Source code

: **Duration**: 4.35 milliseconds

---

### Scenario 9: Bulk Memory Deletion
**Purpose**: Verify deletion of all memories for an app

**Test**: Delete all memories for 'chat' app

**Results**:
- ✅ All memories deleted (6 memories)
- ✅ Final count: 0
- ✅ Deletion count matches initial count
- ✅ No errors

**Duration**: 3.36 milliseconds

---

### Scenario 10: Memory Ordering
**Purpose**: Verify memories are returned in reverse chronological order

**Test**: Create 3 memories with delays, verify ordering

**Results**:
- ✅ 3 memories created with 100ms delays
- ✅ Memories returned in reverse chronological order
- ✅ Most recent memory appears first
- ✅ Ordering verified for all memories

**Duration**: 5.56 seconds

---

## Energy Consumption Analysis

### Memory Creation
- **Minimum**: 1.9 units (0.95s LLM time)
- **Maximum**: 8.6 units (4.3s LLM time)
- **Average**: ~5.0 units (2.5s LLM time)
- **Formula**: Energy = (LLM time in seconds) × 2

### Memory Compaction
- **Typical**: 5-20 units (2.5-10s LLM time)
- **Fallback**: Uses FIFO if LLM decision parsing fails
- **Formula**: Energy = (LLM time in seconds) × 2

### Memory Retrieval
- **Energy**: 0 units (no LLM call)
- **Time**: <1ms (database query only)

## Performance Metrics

**Instructions to follow**
Search the records for the string "Duration", and copy every line that holds it.

**Output for this exercise**
: **Duration**: 4.35 milliseconds
**Duration**: 3.36 milliseconds
**Duration**: 5.56 seconds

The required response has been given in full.